Task objective: Change "collector number" to "field number" in everything from the row containing "family: Lamiaceae" down to the row containing "locality: Province of", and write those rows out again with nothing else altered.

Records shown:
━━━━━━

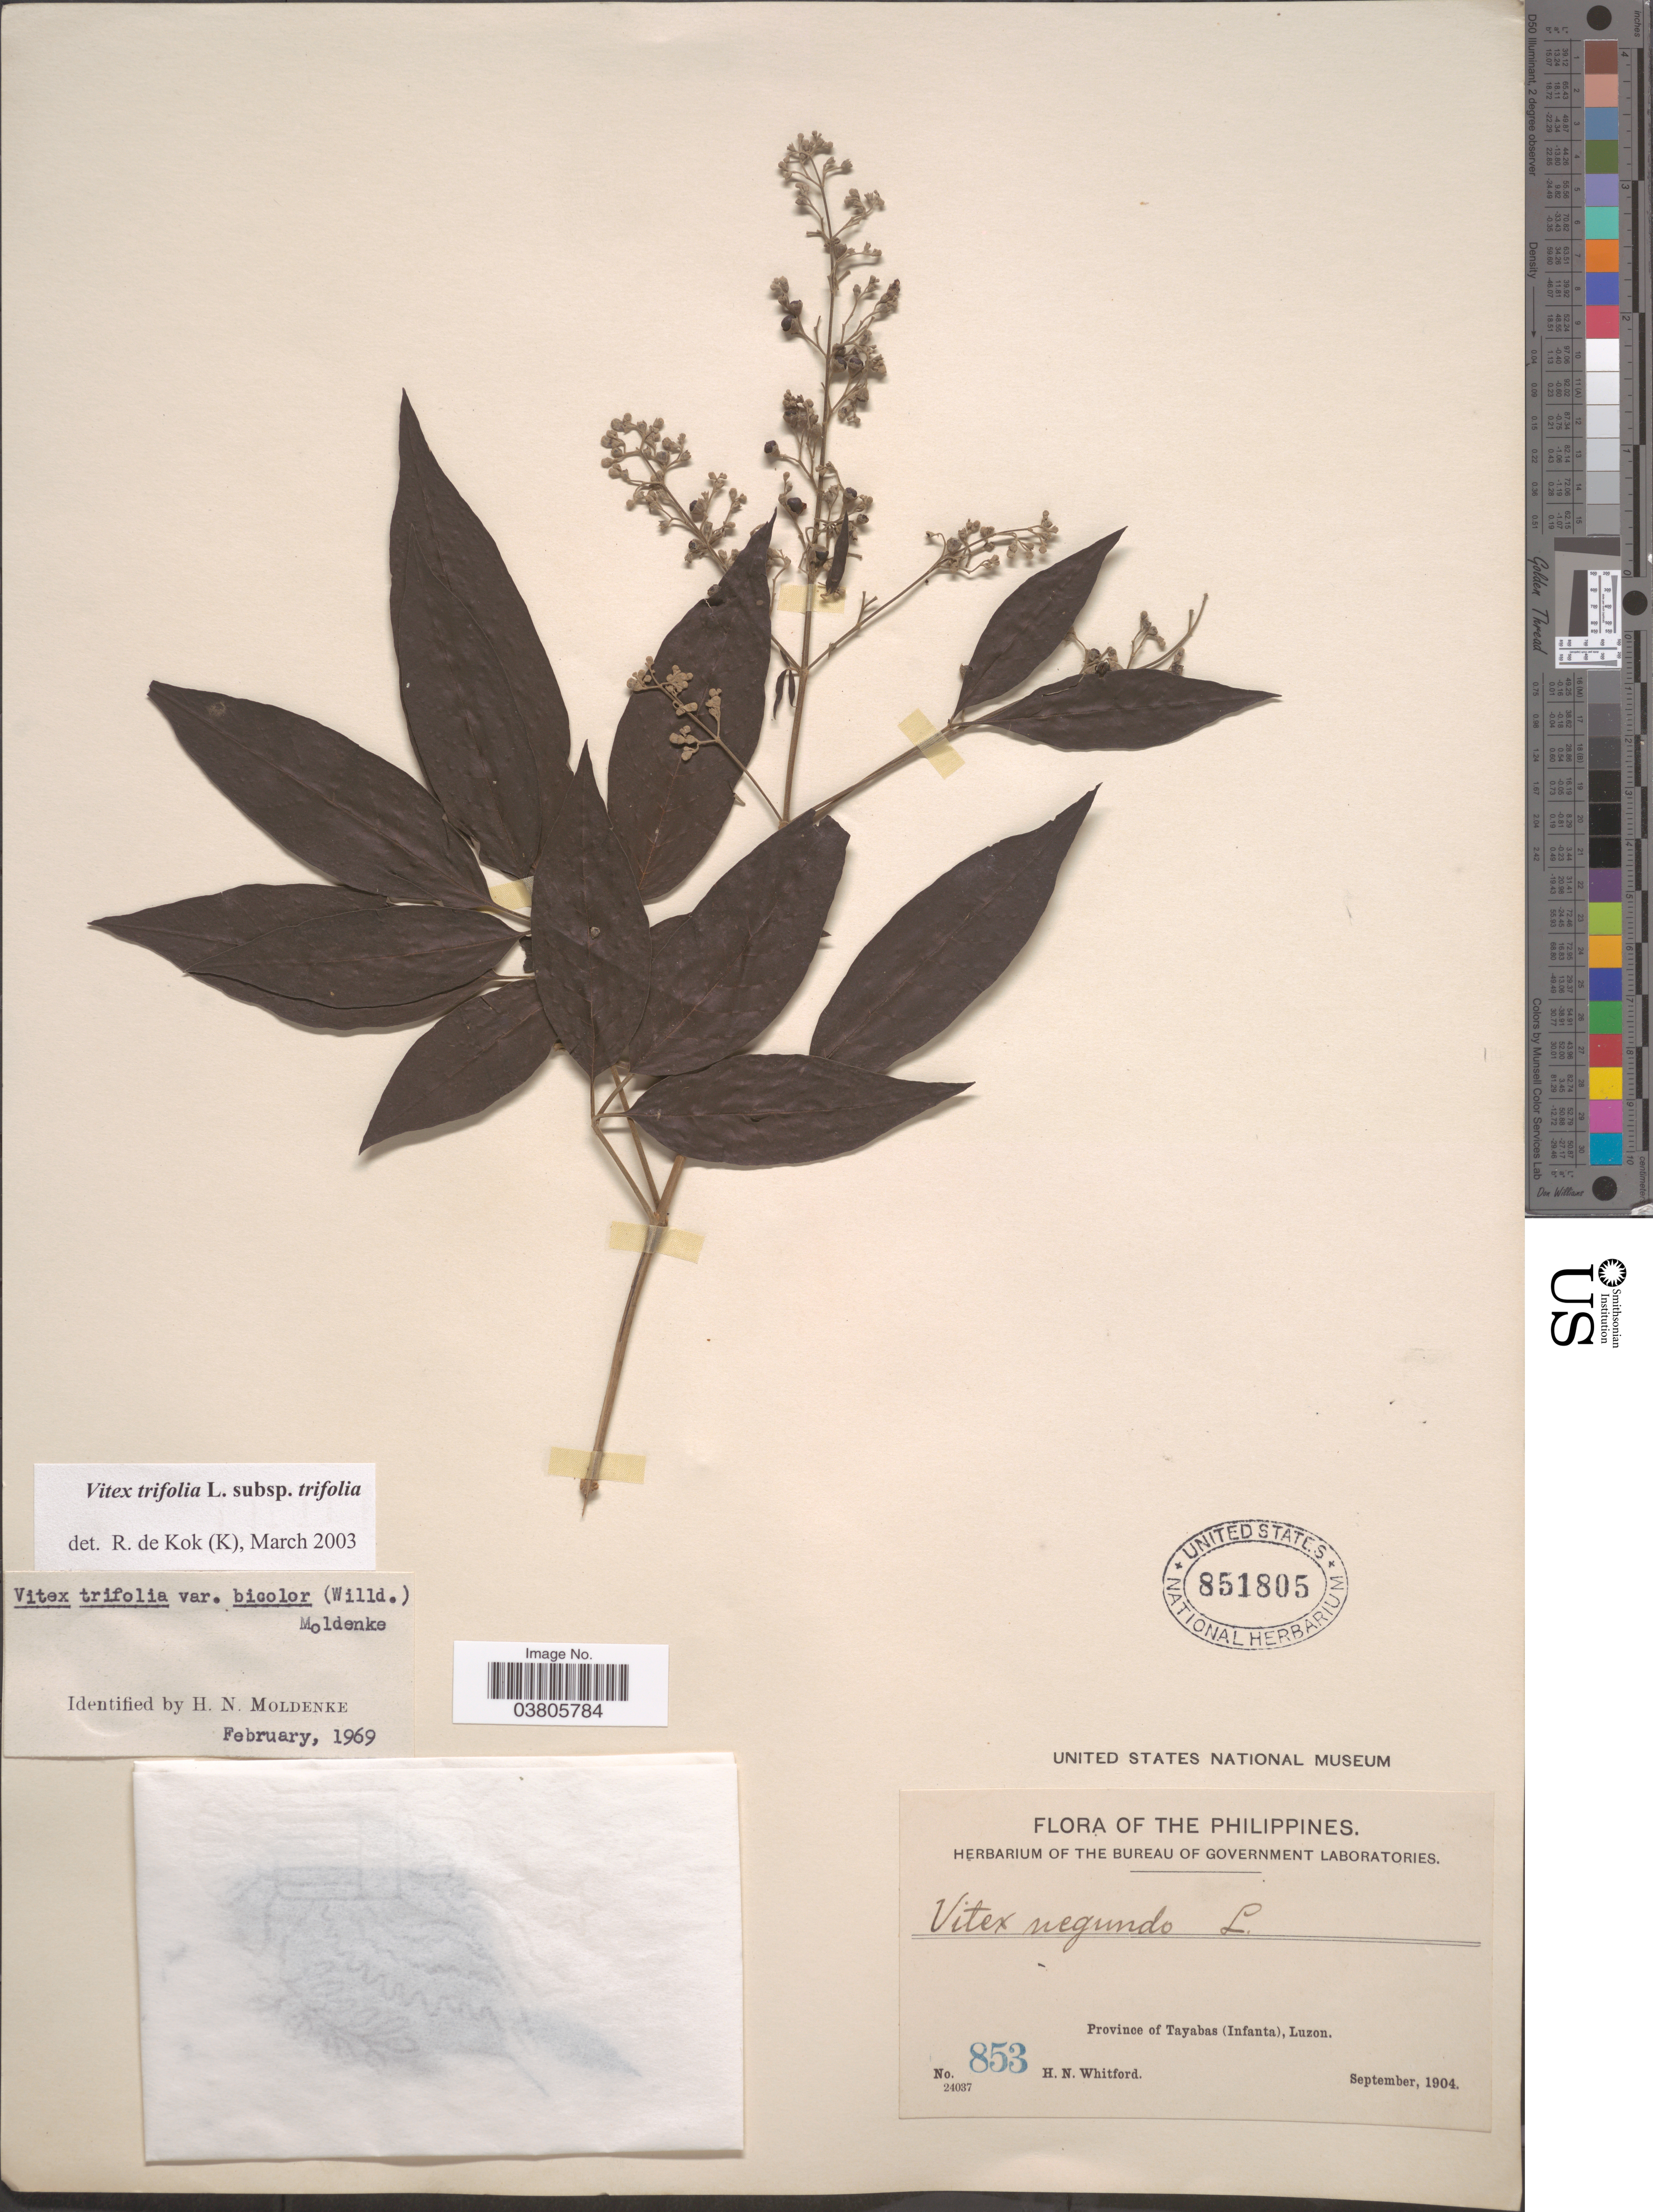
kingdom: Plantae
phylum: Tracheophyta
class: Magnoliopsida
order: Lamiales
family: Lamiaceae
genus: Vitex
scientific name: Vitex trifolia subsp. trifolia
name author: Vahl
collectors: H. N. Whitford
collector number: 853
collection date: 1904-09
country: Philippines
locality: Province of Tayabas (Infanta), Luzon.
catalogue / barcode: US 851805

━━━━━━

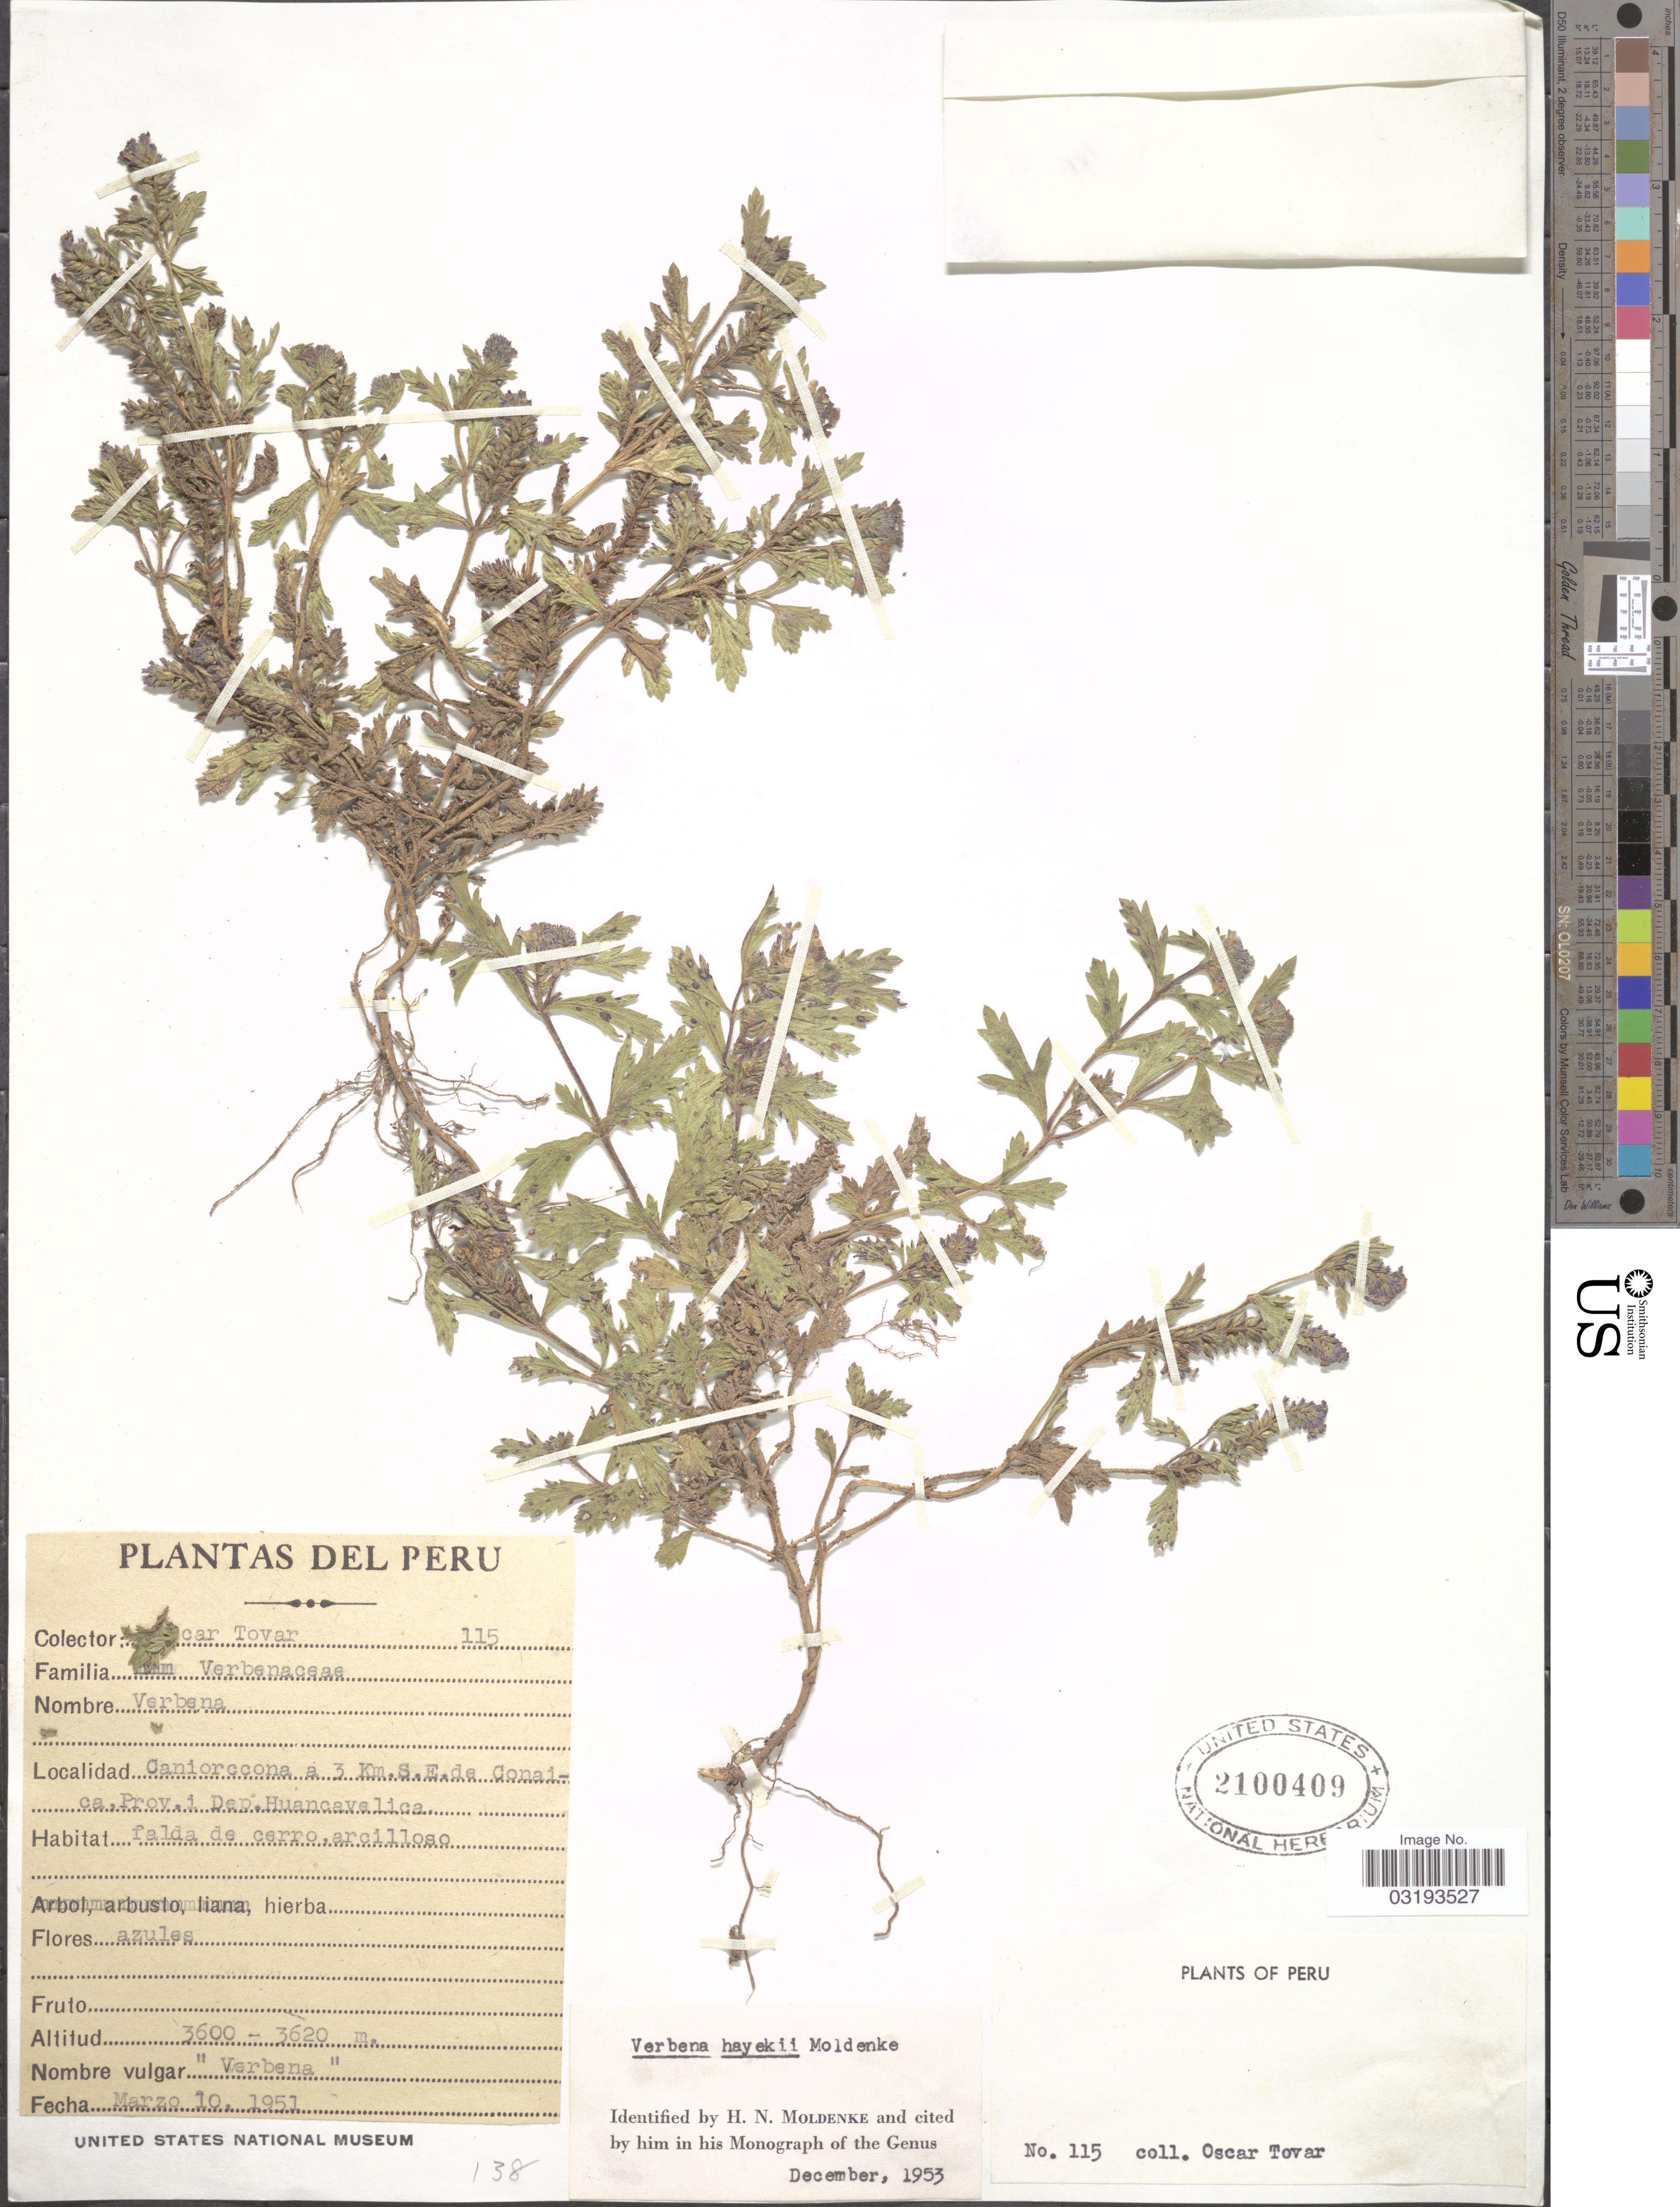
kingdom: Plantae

━━━━━━

Written reply:
family: Lamiaceae
genus: Vitex
scientific name: Vitex trifolia subsp. trifolia
name author: Vahl
collectors: H. N. Whitford
field number: 853
collection date: 1904-09
country: Philippines
locality: Province of Tayabas (Infanta), Luzon.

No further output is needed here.